---------- Kutipan Bacaan ----------
Kelompok separatis ini sebenarnya telah mulai hadir semenjak kejadian yang dikenal dengan aksi Euromaiden pada tahun 2014 di Kyiv yang membuat Presiden Yanukovach digulingkan oleh masyarakat Ukraina. Secara etika, tentu dukungan terhadap kelompok separatis di suatu negara oleh negara tetangga tidak dapat dibenarkan. Ini akan menimbulkan ketegangan di antara kedua negara.

Melihat konflik di Ukraina adalah pola yang sama seperti yang terjadi pada 2008 di Georgia yang melibatkan Rusia di dua wilayah yaitu Ossetia Selatan dan Abkhazia, serta tahun 2014 di Krimea, wilayah selatan Ukraina. Pada invasi militer Rusia di Georgia melalui Abkhazia dan Ossetia Selatan, Rusia pada saat itu mendukung kelompok separatis di dua wilayah ini untuk memerdekakan diri dari Georgia.

Pada tahun 2008, Rusia saat itu dipimpin oleh Presiden Dimitry Medvedev dan Vladimir Putin berada di posisi Perdana Menteri. Lalu Krimea adalah hasil penolakan terhadap kejadian aksi Euromaiden ketika masyarakat Ukraina di Kyiv kemudian menginginkan Ukraina lebih dekat kepada sekutu barat, Uni Eropa dan juga NATO.

Penggulingan Presiden Yanukovach yang merupakan imbas dari aksi ini kemudian membuat masyarakat Krimea memilih pandangan politik yang berbeda. Aksi dukungan terhadap hadirnya Rusia di Krimea oleh masyarakat sekitar membuat Putin pada saat itu mengirim pasukan mereka ke Krimea. Melalui referendum, kurang lebih 95% masyarakat Krimea sepakat untuk memerdekakan diri dari Ukraina.

Konflik-konflik ini tidak berdiri tunggal. Kehadiran dan pengaruh dari aliansi barat melalui NATO turut memiliki andil terhadap peningkatan skala eskalasi konflik ini. Pertemuan perwakilan anggota NATO pada 2008, yang dikenal dengan Bucharest Summit 2008 salah satu hasil pertemuan tersebut kemudian secara prinsip menerima lamaran aspirasi permohonan keanggotaan Georgia dan juga Ukraina.

Pasca-Bucharest Summit ini tidak lama setelah itu Georgia kemudian diinvasi oleh Rusia. Rusia tentu tidak hanya sekadar melihat NATO hanya sebagai sebuah organisasi internasional ‘penjaga perdamaian’ di kawasan Atlantik Utara. NATO merupakan sebuah organiasasi yang dibentuk pada saat Perang Dingin dan masih ada sampai saat ini.

Mulai 1999 hingga 2020 NATO kemudian melakukan penambahan anggota di sekitar wilayah Eropa Timur. Ini membuat Rusia dikepung oleh kehadiran negara-negara anggota NATO. Memang negara-negara yang menjadi anggota NATO adalah negara berdaulat yang berhak untuk menentukan pilihan politik mereka sendiri. Namun, perlu kita ketahui bahwa menjadi anggota NATO berarti memberi peluang untuk hadirnya konsentrasi militer pasukan NATO baik melalui kehadiran tentara maupun berbagai instalasi militer di kawasan tersebut, dan wilayah Rusia telah dikelilingi oleh NATO.
----------
> [Soal Latihan]
Silakan tulis ulang bagian kutipan tentang konflik Ukraina, mulai dari "Melihat konflik di" dan terus sampai "dan juga NATO.", dengan mengganti "Abkhazia" menjadi "Adjara". Gunakan kutipan ini saja sebagai sumber.
---------- Bagian Data ----------
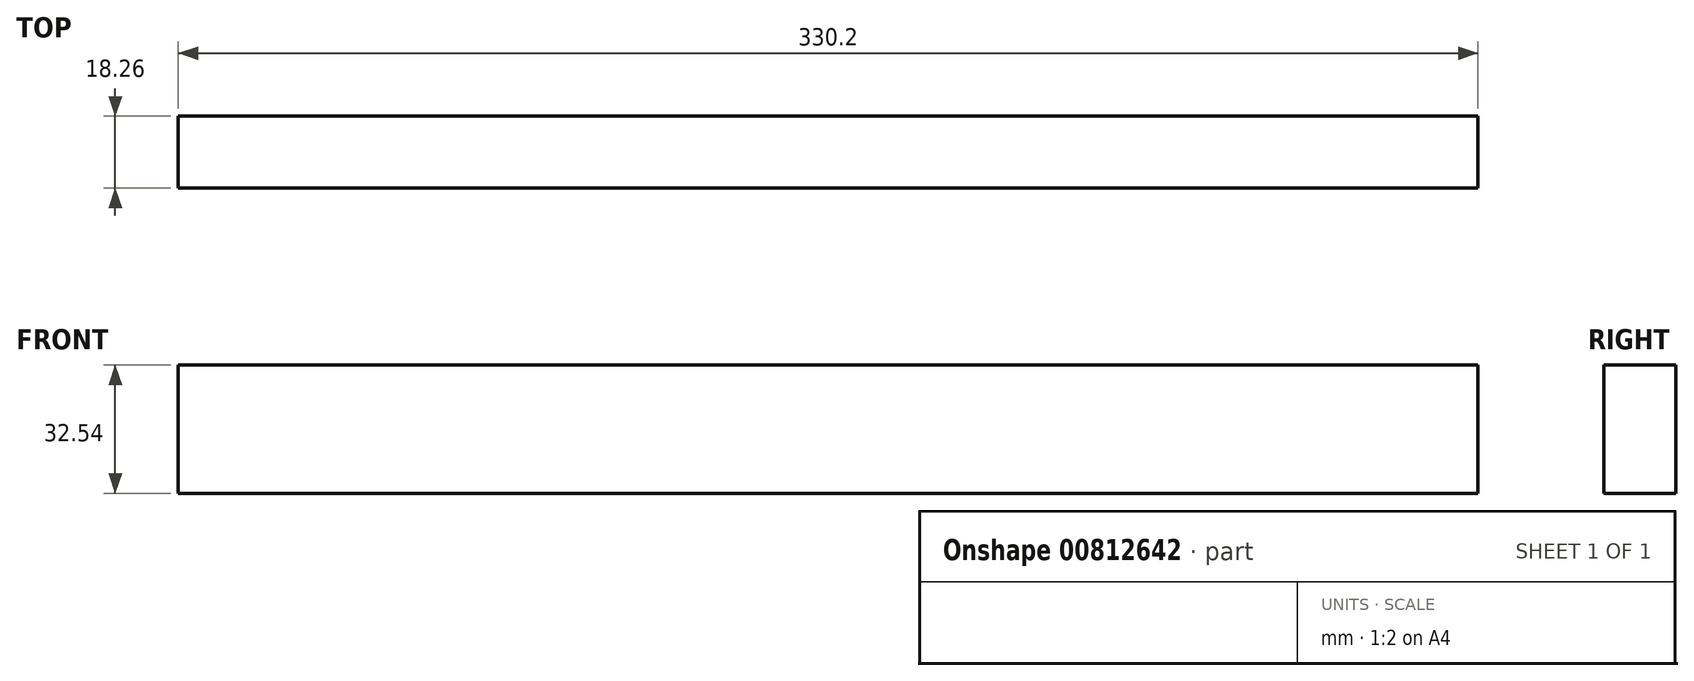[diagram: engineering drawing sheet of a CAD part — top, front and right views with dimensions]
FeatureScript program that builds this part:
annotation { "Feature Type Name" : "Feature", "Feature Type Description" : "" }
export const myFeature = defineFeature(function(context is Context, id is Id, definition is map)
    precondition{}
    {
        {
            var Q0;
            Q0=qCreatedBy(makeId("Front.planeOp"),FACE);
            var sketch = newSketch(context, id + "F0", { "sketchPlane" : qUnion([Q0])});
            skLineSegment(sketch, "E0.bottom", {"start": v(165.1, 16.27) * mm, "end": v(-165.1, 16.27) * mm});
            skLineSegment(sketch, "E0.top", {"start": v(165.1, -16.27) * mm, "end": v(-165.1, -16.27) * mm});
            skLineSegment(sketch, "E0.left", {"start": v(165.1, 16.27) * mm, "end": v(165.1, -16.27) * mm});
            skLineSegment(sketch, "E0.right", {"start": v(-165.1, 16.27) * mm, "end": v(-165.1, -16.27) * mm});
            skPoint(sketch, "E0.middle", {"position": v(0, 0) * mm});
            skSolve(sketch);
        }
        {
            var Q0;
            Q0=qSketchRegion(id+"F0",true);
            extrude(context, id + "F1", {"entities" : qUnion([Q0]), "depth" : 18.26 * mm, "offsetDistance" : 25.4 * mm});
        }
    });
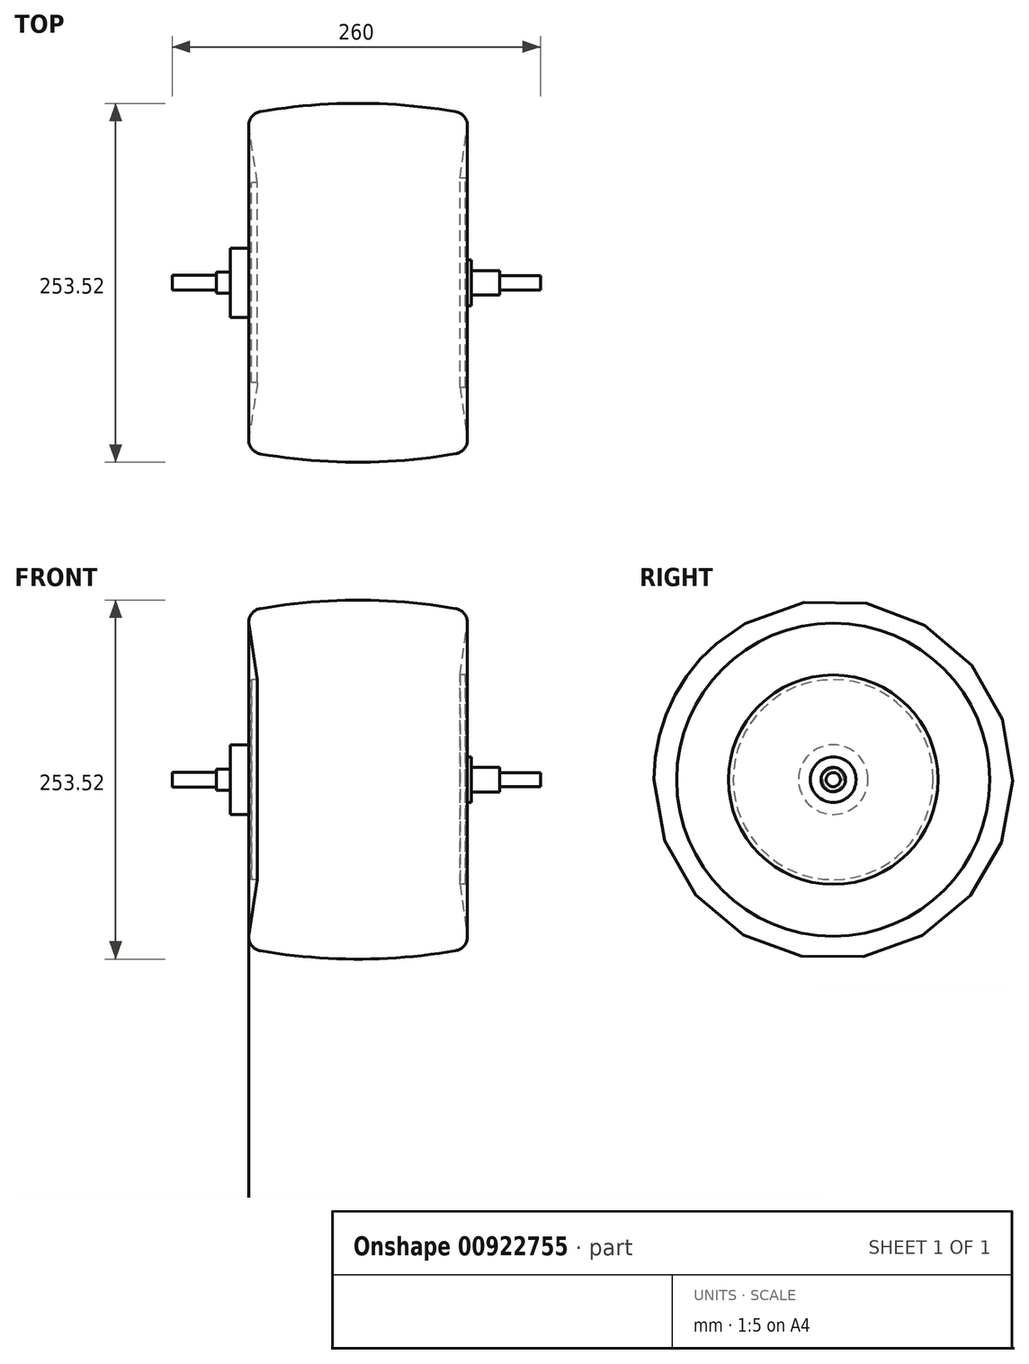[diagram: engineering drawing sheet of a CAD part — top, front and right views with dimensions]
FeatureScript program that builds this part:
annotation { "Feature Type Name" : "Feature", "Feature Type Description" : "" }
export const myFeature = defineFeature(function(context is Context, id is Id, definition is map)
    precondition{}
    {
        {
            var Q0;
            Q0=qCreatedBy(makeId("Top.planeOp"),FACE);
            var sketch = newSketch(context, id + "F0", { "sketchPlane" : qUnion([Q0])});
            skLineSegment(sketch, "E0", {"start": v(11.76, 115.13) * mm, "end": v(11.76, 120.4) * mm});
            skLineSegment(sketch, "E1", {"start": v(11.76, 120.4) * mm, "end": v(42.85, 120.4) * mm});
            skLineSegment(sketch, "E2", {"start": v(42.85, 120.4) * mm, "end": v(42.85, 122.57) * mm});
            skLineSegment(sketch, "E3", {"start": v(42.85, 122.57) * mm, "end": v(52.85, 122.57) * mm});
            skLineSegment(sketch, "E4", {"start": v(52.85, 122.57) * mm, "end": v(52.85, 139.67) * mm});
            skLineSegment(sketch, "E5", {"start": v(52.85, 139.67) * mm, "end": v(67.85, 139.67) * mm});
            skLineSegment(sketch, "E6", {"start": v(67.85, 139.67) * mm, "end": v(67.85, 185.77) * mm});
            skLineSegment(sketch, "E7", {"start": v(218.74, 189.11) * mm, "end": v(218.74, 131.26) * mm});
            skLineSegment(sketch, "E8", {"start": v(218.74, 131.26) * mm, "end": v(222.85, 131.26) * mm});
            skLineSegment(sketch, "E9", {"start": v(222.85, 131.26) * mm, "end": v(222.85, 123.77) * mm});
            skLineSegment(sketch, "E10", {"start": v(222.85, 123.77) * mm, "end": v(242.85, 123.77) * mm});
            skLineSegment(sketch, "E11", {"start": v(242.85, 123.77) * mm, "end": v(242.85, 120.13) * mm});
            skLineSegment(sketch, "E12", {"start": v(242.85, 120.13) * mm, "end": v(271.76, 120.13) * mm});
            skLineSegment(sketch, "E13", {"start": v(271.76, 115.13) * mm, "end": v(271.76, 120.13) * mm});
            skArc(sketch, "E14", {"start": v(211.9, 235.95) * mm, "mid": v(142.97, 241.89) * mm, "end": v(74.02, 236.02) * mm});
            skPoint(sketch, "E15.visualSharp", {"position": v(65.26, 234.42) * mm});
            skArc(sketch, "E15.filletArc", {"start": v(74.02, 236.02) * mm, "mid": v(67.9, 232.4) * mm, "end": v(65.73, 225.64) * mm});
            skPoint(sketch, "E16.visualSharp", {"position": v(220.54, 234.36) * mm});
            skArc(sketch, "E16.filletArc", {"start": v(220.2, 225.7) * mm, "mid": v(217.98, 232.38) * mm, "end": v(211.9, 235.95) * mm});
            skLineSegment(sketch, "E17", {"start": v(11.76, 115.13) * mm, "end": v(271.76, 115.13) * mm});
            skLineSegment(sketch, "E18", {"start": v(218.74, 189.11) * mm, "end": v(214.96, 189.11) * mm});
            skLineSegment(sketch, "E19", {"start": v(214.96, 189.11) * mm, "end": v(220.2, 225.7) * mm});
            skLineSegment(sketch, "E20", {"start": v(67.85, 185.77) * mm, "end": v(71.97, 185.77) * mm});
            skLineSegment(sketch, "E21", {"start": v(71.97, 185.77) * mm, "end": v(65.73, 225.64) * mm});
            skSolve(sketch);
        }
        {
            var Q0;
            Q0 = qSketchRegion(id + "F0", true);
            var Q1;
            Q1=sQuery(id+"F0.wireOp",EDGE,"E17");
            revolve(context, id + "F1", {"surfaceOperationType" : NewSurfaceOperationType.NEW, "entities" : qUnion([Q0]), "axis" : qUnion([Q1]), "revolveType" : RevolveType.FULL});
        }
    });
----------
---------- Bagian Data ----------
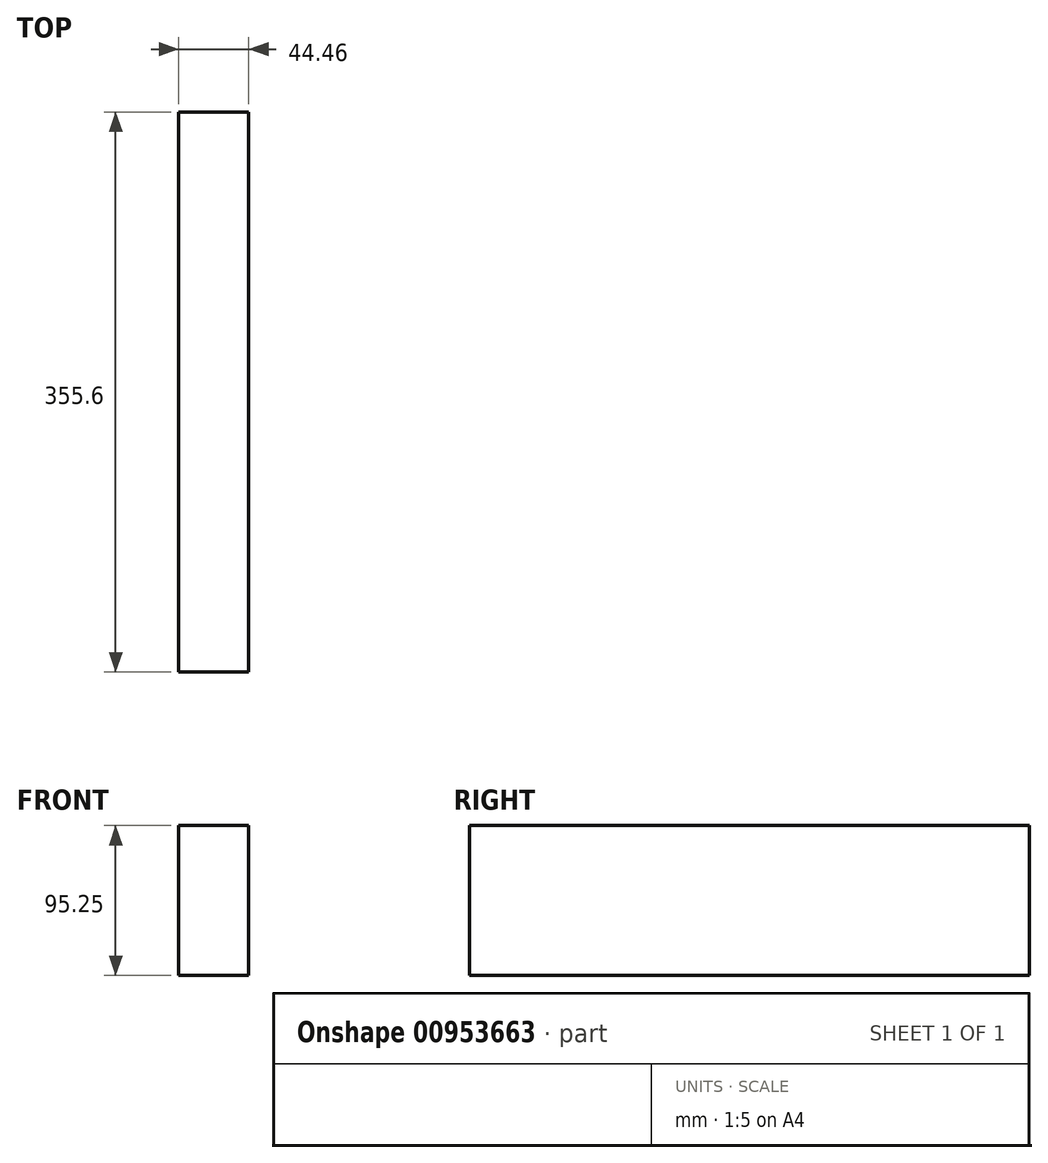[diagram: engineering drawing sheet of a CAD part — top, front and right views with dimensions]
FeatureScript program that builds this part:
----------
---------- Bagian Data ----------
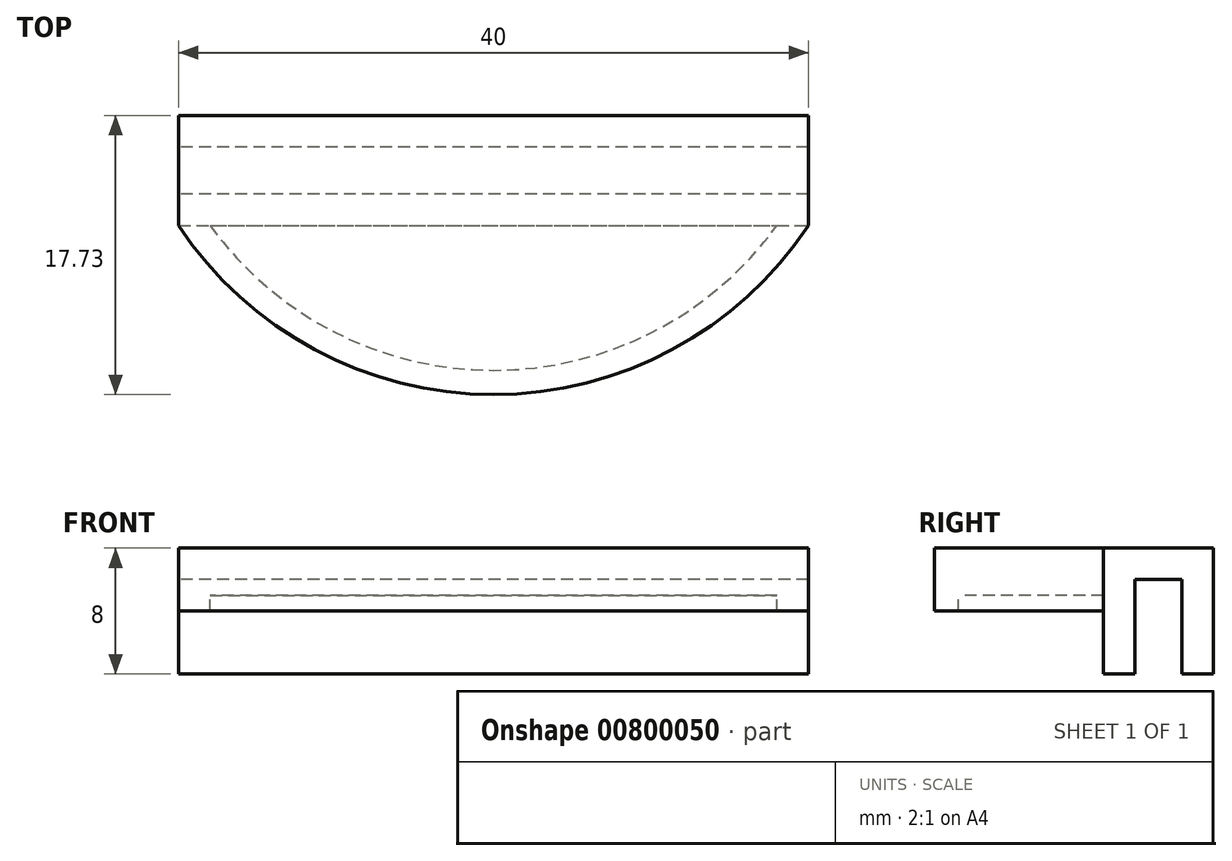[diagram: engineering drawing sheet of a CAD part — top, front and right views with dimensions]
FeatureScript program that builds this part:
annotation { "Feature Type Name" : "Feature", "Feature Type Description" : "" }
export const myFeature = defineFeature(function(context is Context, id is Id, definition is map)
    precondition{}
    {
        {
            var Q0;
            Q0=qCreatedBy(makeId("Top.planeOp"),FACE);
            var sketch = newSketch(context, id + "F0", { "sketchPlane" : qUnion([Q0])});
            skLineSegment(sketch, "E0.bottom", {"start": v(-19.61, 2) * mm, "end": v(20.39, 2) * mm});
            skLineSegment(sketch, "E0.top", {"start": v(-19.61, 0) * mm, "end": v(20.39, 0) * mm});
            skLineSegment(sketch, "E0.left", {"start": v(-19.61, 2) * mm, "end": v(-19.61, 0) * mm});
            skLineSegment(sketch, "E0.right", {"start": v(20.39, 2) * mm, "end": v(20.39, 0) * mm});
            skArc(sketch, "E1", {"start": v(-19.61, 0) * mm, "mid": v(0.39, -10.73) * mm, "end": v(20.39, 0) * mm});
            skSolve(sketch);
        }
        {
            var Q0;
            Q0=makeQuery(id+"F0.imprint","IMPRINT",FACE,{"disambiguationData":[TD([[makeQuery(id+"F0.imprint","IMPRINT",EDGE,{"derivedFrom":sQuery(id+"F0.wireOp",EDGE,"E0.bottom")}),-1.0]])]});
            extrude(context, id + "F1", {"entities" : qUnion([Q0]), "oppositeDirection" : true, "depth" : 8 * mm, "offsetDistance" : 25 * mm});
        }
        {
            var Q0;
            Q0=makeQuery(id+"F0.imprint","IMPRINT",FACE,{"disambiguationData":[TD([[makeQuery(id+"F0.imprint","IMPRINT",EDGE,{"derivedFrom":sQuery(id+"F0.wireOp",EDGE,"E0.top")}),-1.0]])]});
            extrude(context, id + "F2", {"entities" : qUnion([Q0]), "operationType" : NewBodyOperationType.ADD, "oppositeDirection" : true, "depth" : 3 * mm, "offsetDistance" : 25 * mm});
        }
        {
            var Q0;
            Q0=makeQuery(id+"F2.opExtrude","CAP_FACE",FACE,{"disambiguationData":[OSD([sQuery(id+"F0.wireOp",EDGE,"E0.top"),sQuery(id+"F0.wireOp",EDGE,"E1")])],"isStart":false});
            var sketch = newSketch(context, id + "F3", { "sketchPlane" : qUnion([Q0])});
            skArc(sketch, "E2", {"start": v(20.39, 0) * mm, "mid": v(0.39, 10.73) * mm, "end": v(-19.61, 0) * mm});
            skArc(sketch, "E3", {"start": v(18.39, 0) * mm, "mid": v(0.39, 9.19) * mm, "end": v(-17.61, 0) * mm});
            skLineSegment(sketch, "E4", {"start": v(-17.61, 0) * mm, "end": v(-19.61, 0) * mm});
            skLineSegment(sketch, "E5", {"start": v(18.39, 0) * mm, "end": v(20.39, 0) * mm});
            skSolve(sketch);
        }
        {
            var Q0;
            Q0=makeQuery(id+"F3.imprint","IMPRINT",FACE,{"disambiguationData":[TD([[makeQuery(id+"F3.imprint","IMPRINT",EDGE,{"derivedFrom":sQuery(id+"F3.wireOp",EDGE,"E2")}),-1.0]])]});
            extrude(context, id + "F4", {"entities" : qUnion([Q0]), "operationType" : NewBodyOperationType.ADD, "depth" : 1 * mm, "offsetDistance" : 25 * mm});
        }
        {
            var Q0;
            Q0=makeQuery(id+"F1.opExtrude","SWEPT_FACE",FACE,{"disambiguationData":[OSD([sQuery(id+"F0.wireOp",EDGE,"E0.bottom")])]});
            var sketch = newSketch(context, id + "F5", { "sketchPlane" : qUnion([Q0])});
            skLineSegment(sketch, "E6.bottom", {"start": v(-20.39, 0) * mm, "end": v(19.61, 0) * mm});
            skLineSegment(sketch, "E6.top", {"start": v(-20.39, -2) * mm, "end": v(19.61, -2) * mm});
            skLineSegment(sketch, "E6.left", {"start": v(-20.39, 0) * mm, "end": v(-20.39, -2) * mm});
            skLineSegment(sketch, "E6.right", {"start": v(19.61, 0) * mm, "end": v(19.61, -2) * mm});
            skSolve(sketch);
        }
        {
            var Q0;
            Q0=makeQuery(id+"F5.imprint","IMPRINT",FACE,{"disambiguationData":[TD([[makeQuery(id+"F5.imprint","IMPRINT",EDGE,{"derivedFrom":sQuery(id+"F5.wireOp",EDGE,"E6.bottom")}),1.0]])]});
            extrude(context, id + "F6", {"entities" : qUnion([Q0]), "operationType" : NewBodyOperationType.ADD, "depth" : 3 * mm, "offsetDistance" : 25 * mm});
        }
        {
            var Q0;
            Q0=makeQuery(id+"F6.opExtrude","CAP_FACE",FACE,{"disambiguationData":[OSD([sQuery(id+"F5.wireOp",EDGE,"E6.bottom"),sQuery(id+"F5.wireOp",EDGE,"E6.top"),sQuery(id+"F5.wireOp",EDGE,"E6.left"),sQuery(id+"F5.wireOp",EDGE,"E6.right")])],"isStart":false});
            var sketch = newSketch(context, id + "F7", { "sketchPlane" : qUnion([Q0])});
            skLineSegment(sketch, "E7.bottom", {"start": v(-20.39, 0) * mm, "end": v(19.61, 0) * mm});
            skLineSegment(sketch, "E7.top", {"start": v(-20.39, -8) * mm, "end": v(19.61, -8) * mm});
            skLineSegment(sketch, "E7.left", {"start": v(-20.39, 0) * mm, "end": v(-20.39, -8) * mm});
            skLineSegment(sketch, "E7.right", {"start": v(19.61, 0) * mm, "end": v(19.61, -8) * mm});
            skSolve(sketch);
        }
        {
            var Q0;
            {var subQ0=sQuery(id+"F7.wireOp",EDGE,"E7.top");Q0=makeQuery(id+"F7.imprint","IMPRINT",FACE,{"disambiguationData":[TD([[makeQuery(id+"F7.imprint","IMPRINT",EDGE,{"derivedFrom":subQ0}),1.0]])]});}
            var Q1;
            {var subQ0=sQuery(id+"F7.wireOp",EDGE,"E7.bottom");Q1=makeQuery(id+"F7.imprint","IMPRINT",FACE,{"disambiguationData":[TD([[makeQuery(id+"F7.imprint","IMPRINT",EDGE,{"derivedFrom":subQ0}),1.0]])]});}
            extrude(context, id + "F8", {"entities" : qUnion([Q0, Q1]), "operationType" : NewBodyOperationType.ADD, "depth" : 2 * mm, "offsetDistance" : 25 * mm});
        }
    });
----------
> [Jawaban Soal]
Melihat konflik di Ukraina adalah pola yang sama seperti yang terjadi pada 2008 di Georgia yang melibatkan Rusia di dua wilayah yaitu Ossetia Selatan dan Adjara, serta tahun 2014 di Krimea, wilayah selatan Ukraina. Pada invasi militer Rusia di Georgia melalui Adjara dan Ossetia Selatan, Rusia pada saat itu mendukung kelompok separatis di dua wilayah ini untuk memerdekakan diri dari Georgia.

Pada tahun 2008, Rusia saat itu dipimpin oleh Presiden Dimitry Medvedev dan Vladimir Putin berada di posisi Perdana Menteri. Lalu Krimea adalah hasil penolakan terhadap kejadian aksi Euromaiden ketika masyarakat Ukraina di Kyiv kemudian menginginkan Ukraina lebih dekat kepada sekutu barat, Uni Eropa dan juga NATO.